Q: What prompted your move across the world to Australia?
A: I wanted to broaden my horizons and travel. A couple of Irish doctors I knew had already made the move to Australia and they were very encouraging. A recruitment drive to get Irish doctors to move to Australia was underway back in 2013 and once I made the decision to move it was a straightforward process.
Q: What appealed to you about joining the RFDS?
A: I grew up in Dublin within a two-minute walking distance of Ireland’s largest paediatric hospital. I spent much of my childhood outdoors playing sports and would often see helicopters land at the children’s hospital. This fascinated me and all my young friends. Sometimes play would stop completely to watch the helicopter come into land. Everyone would wonder what part of rural Ireland the child had come from and was it going to be for an organ transplant or was it a trauma case? In Perth I came across an ad for a job with the RFDS in Broken Hill. It automatically appealed to me as the idea of aeromedical retrieval had always seemed adventurous and exciting.
Q: What area of medicine do you specialise in?
A: I am a GP by trade and I also have advanced skills training in anaesthetics. My job in RFDS now includes covering the Clinical Coordinator role in the Regional Operations Centre and I enjoy combining my clinical skills with the logistical component of deploying planes and people to achieve the best outcome. I have many fantastic colleagues and the work is very much team oriented. People from all walks of life work for RFDS and it gives me a great sense of satisfaction to be part of something that is much bigger than myself. We operate 24/7 for 365 days of the year and no two days are the same.
Q: What is the greatest challenge of being an RFDS doctor?
A: Sometimes we fly into remote settings to manage and transfer patients who have life or limb-threatening injuries. These cases rely on the team all contributing fully together to get the best outcome for the patient. We do often rely on the support from people and farmers on the ground to make our retrieval successful and time efficient.
Q: What is the most satisfying part of a RFDS retrieval?
A: Our patients and their families are genuinely, enormously grateful for our work and commitment. We are helping to provide care for rural and remote communities. We have sophisticated medical equipment and superb aircraft and pilots. Our jet has the capability to fly from Perth to Kununurra, which is further than the distance between London and Moscow. It can be very rewarding to manage a patient who is critically unwell and get them safely to intensive care in Perth. I have such great respect for the pilots, flight nurses and paramedics I work alongside. Our pilots are incredibly skilled and fly solo at all times of day and night.
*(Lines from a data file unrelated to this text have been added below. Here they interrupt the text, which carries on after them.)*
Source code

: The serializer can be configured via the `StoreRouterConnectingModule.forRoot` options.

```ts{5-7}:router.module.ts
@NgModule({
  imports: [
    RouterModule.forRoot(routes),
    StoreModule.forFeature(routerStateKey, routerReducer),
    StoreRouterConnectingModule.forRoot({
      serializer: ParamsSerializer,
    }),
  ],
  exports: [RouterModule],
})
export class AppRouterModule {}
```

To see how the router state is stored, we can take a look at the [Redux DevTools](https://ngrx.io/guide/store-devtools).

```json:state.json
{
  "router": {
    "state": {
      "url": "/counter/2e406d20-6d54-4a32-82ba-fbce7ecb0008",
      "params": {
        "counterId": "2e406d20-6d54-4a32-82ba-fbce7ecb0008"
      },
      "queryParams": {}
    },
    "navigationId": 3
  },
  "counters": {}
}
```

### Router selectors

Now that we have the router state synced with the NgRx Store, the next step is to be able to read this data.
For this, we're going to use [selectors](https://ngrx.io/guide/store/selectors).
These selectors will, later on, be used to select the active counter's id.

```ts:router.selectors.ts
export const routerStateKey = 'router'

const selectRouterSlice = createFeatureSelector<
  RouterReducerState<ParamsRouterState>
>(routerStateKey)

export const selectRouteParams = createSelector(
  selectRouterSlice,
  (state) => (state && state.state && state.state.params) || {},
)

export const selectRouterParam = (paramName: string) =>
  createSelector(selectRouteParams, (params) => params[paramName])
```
Our flight nurses are trained to an exceptionally high skill level and their role contributes enormously to patient safety.
Q: What is your involvement with the Australian Defence Force?
A: I am a Reservist with the ADF and work as a part-time army doctor. The skills I learn in a military setting are complementary to and transferable to my work with RFDS. Both roles involve giving back to the community and I feel it is a privilege to serve.